## What needs to be done
Reprint all records below exactly. No images.
▼
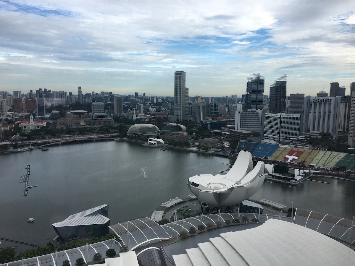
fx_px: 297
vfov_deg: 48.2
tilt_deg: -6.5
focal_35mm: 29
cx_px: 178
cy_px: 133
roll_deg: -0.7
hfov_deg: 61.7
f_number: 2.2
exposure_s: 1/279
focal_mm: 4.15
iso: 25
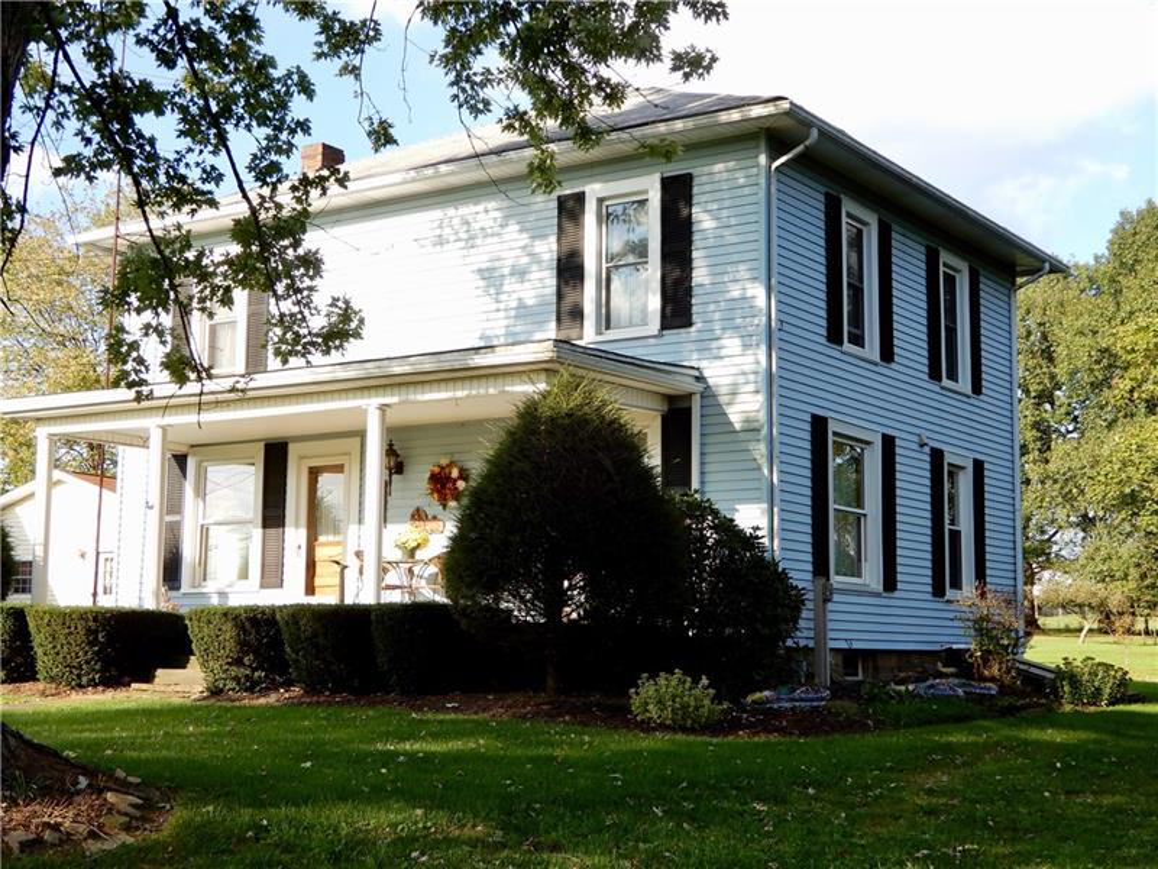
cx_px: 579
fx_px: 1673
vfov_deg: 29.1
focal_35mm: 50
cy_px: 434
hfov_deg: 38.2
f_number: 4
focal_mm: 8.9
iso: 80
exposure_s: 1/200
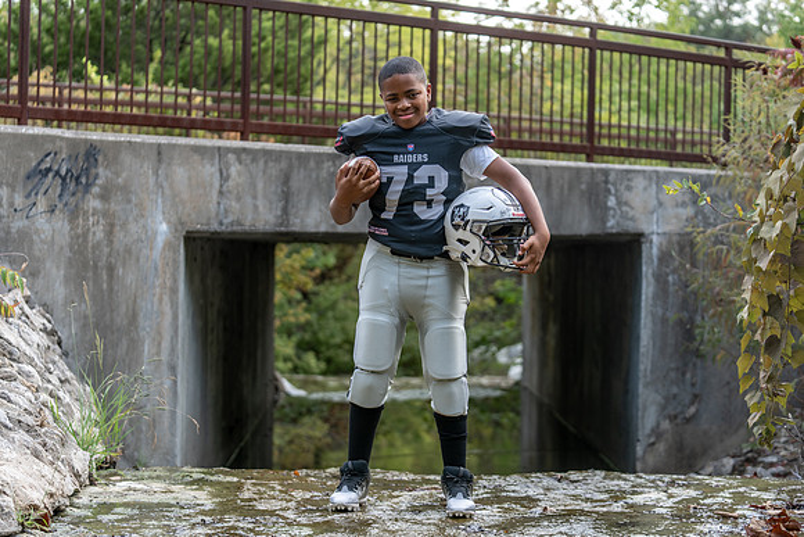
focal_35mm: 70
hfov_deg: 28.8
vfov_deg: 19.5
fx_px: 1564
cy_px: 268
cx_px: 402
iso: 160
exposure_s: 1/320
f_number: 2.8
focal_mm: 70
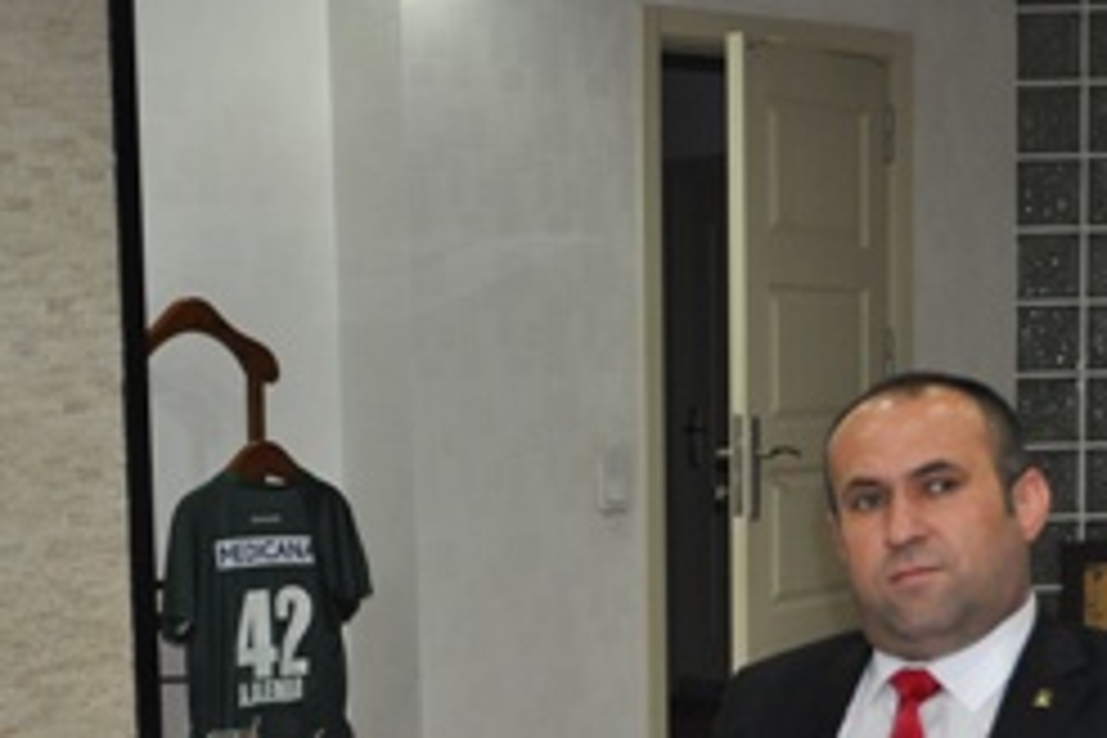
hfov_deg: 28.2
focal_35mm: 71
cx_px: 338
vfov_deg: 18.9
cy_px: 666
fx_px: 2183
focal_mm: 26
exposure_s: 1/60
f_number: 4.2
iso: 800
▲
## Response to the exercise
fx_px: 297
vfov_deg: 48.2
tilt_deg: -6.5
focal_35mm: 29
cx_px: 178
cy_px: 133
roll_deg: -0.7
hfov_deg: 61.7
f_number: 2.2
exposure_s: 1/279
focal_mm: 4.15
iso: 25
cx_px: 579
fx_px: 1673
vfov_deg: 29.1
focal_35mm: 50
cy_px: 434
hfov_deg: 38.2
f_number: 4
focal_mm: 8.9
iso: 80
exposure_s: 1/200
focal_35mm: 70
hfov_deg: 28.8
vfov_deg: 19.5
fx_px: 1564
cy_px: 268
cx_px: 402
iso: 160
exposure_s: 1/320
f_number: 2.8
focal_mm: 70
hfov_deg: 28.2
focal_35mm: 71
cx_px: 338
vfov_deg: 18.9
cy_px: 666
fx_px: 2183
focal_mm: 26
exposure_s: 1/60
f_number: 4.2
iso: 800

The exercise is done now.